STJ liberta acusada de crime contra sistema financeiro

O Superior Tribunal de Justiça (STJ) concedeu parcialmente habeas-corpus à empresária Wilma Magalhães Soares para anular a sentença e a decisão do Tribunal Regional Federal da 1ª Região, que abrange o Estado do Distrito Federal, e a fim de que se nova pena, desconsiderando-se como mau antecedente sentença penal condenatória que não transitou em julgado. Wilma Magalhães foi condenada pela prática de crime contra o sistema financeiro nacional. A pena foi de seis anos de reclusão, em regime semi-aberto, visto que, como sócia proprietária da agência WS Turismo, no período entre junho de 1992 e dezembro de 1995, operou ilegalmente na compra e venda de dólares sem a autorização do Banco Central. Ainda de acordo com a denúncia, a empresária forjou a abertura de contas correntes de "laranjas".No habeas-corpus, a defesa requereu a nulidade da sentença condenatória, bem como da decisão do TRF1 que a confirmou. Sustentou que a empresária teria sido penalizada com dois aumentos de pena decorrentes da mesma circunstância genérica de aumento de pena e que essa circunstância de elevação de pena não consta da denúncia nem explícita nem implicitamente.

= = = = = = =

▸ **EXERCÍCIO**:
Liste todos os órgãos públicos citados na notícia sobre o habeas-corpus da empresária. As entradas não têm relação com a notícia.

= = = = = = =

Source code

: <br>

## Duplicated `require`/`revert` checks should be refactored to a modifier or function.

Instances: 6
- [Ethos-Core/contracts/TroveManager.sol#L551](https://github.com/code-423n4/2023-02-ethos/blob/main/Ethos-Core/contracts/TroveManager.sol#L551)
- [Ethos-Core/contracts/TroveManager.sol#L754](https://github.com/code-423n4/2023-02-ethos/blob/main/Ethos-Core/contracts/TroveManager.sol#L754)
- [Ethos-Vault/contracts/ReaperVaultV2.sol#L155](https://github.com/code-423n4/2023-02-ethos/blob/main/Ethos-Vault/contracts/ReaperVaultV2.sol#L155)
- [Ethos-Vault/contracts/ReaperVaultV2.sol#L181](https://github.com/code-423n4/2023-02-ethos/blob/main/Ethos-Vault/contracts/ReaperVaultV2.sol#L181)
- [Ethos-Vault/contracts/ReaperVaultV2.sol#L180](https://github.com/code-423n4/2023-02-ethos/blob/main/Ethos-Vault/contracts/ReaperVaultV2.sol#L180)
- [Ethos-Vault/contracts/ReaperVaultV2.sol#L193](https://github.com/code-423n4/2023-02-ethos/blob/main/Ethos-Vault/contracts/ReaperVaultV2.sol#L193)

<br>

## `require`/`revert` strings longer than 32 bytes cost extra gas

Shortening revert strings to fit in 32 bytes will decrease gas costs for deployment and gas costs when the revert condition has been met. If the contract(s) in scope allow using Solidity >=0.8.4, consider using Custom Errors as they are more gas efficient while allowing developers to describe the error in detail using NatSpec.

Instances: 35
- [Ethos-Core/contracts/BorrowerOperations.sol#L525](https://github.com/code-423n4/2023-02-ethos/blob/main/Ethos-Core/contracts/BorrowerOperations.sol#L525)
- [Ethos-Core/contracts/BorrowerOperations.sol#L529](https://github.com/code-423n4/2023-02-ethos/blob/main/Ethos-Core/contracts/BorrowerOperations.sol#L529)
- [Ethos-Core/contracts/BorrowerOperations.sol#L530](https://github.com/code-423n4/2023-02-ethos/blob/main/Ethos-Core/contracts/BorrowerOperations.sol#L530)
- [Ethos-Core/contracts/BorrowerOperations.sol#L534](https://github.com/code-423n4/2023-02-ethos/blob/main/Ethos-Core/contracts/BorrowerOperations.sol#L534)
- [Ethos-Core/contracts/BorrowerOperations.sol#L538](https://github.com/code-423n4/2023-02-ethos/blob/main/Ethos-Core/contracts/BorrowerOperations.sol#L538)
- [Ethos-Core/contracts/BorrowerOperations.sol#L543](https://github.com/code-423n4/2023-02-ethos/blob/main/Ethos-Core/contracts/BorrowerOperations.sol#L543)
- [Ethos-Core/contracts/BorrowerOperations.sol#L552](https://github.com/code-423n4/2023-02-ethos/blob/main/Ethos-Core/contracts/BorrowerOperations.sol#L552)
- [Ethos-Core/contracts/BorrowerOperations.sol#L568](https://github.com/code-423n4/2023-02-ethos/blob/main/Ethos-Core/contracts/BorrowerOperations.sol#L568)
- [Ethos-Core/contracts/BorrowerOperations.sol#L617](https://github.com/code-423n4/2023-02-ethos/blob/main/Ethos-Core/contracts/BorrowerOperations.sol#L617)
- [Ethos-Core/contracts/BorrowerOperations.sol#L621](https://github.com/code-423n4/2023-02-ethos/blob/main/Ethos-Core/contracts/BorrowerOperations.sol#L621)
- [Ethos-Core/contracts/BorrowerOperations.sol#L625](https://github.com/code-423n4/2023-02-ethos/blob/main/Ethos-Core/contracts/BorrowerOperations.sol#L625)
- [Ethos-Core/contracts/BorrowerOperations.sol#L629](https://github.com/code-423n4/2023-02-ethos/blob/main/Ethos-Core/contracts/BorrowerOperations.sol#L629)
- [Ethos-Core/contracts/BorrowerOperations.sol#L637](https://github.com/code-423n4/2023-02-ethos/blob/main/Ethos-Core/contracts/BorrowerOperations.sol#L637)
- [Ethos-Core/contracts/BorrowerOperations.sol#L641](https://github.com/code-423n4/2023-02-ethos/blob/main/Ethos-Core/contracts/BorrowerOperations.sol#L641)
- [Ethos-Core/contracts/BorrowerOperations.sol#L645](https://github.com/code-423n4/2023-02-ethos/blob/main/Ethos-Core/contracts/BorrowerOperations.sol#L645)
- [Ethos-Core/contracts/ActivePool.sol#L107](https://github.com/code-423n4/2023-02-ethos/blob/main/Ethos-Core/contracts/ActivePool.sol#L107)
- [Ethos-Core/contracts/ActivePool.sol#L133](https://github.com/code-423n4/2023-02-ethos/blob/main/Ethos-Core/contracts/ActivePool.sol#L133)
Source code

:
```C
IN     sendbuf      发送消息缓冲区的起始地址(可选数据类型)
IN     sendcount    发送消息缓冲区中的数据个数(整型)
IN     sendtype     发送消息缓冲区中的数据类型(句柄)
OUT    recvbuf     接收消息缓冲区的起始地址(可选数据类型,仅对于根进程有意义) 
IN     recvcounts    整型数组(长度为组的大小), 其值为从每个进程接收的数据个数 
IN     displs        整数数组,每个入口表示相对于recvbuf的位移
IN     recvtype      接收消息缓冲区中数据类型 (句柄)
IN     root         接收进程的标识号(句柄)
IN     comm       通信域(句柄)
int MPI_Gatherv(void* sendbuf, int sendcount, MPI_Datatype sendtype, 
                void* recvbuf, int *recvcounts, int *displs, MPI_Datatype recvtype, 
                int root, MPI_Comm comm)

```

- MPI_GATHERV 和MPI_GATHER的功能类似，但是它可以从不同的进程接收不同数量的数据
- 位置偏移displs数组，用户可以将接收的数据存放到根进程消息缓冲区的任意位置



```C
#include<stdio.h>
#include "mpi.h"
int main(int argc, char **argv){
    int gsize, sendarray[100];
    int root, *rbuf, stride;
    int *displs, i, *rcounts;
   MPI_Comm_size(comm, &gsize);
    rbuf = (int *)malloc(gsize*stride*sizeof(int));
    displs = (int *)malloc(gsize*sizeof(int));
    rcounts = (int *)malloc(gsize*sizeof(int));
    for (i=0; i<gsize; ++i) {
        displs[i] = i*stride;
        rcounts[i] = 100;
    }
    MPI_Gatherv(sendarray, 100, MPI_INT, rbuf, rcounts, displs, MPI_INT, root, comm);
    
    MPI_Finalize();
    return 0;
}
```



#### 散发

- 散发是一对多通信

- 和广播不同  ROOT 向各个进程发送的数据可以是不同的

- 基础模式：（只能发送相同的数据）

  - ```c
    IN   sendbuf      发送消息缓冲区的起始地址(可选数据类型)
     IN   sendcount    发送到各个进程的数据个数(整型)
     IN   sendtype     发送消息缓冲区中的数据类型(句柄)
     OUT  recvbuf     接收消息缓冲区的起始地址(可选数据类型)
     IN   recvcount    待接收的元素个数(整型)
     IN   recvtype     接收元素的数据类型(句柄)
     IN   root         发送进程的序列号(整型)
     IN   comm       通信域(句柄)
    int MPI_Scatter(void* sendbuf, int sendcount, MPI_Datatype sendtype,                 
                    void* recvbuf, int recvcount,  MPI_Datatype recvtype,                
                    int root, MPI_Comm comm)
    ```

= = = = = = =

▸ **RESPOSTA**:
- Superior Tribunal de Justiça (STJ)
- Tribunal Regional Federal da 1ª Região (TRF1)
- Banco Central